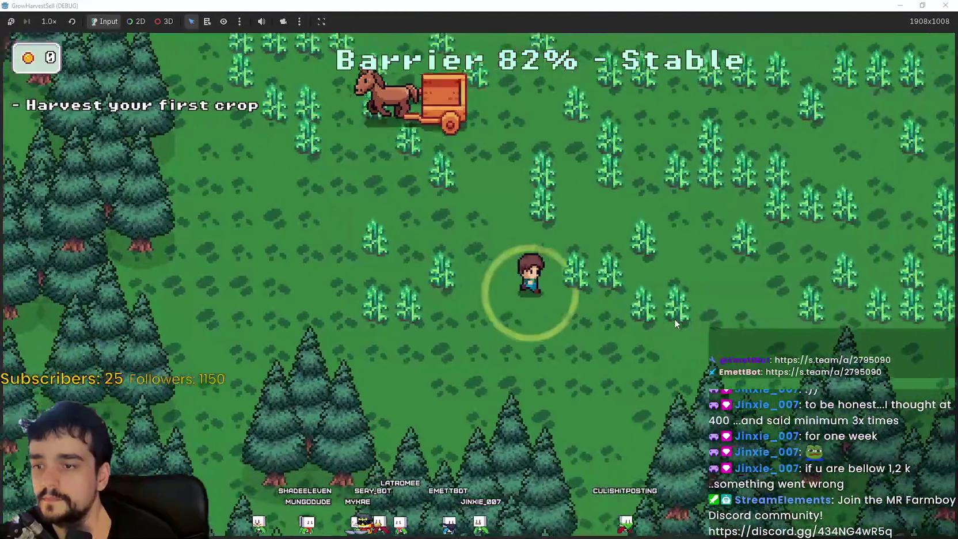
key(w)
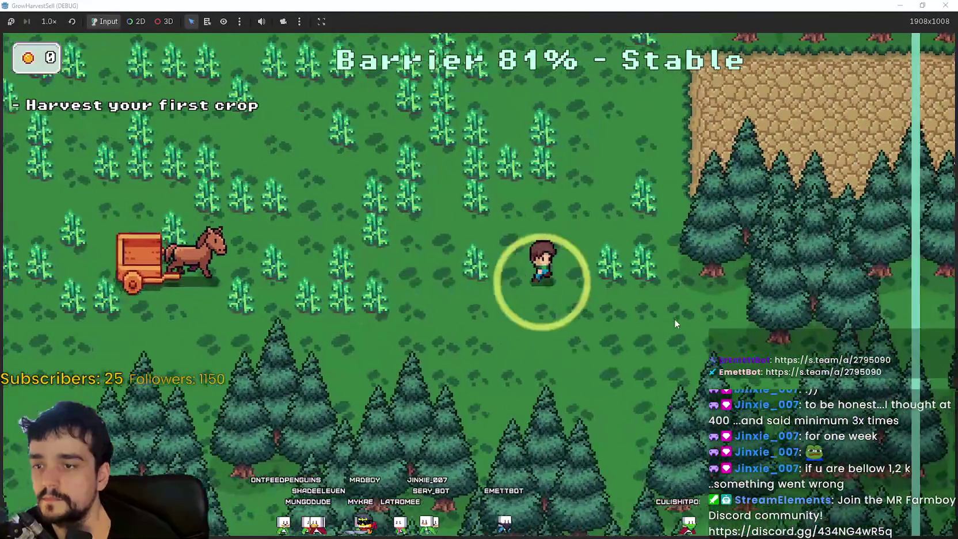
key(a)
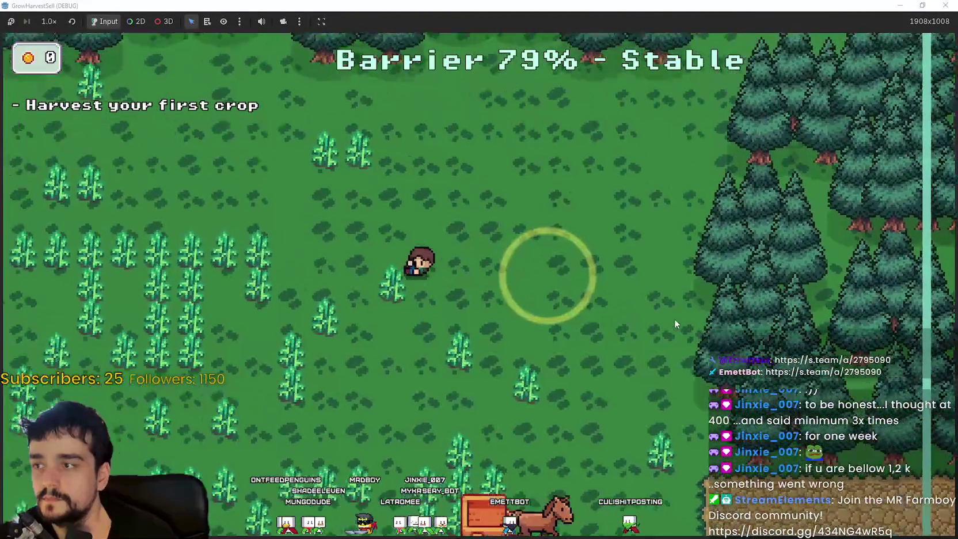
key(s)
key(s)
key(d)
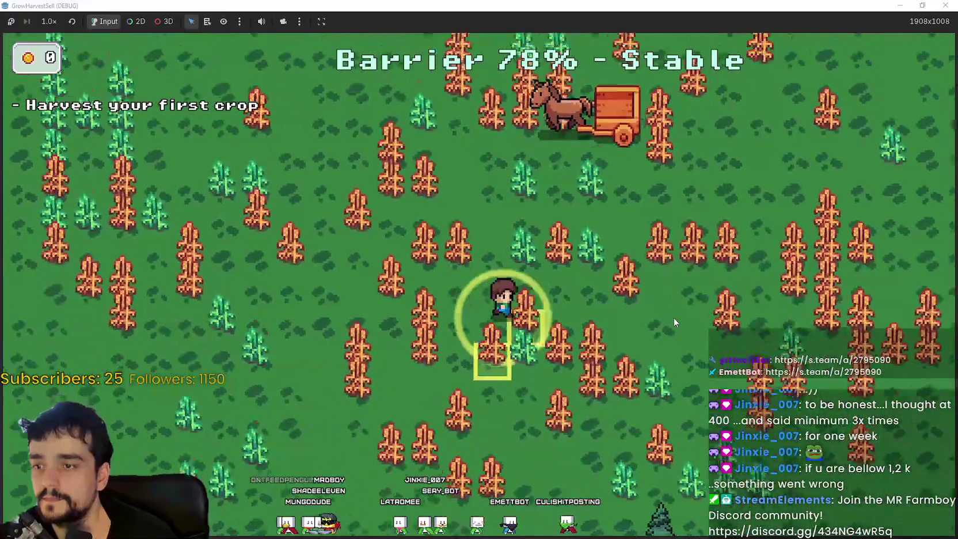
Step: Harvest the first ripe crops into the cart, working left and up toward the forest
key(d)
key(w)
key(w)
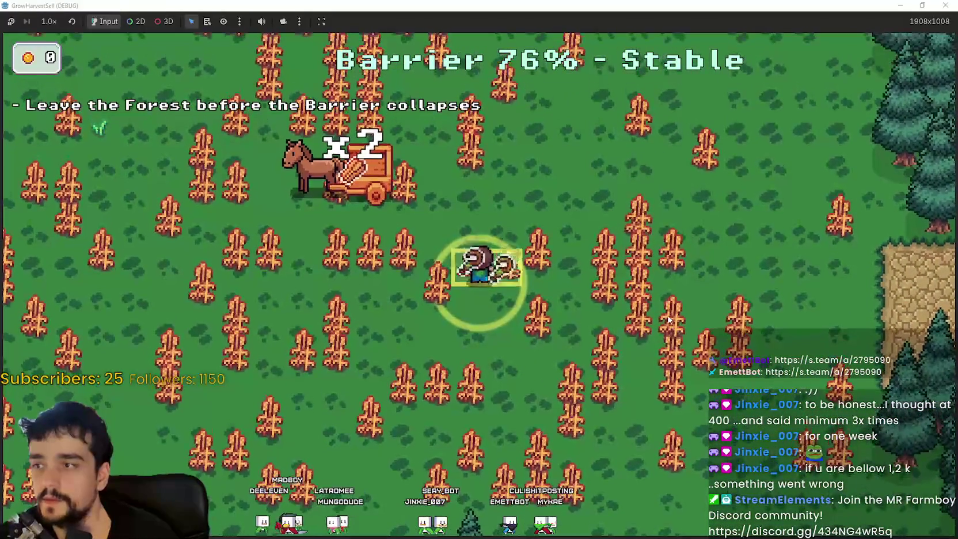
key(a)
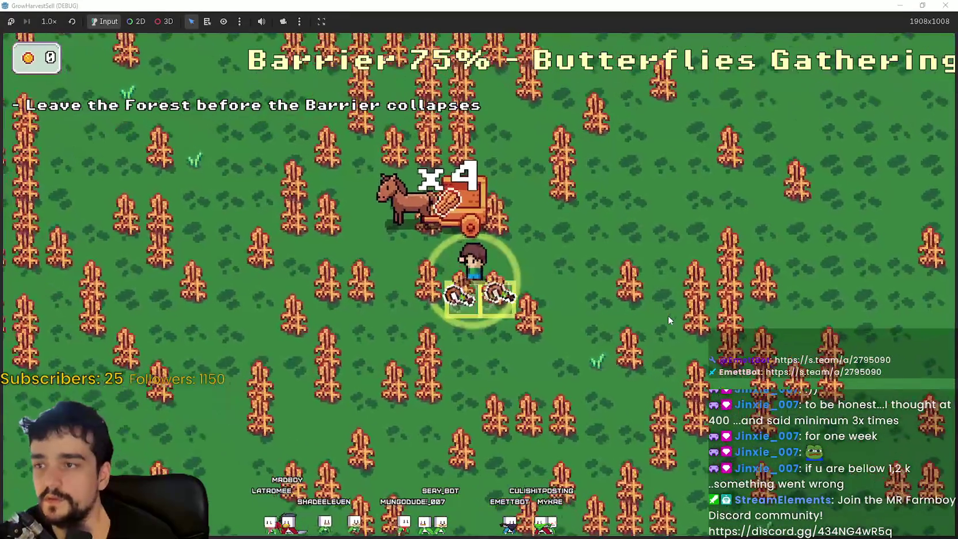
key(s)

=====

Give all of the material again, exactly, apart from the pictures.

Solution below =>
key(w)
key(a)
key(s)
key(s)
key(d)
Step: Harvest the first ripe crops into the cart, working left and up toward the forest
key(d)
key(w)
key(w)
key(a)
key(s)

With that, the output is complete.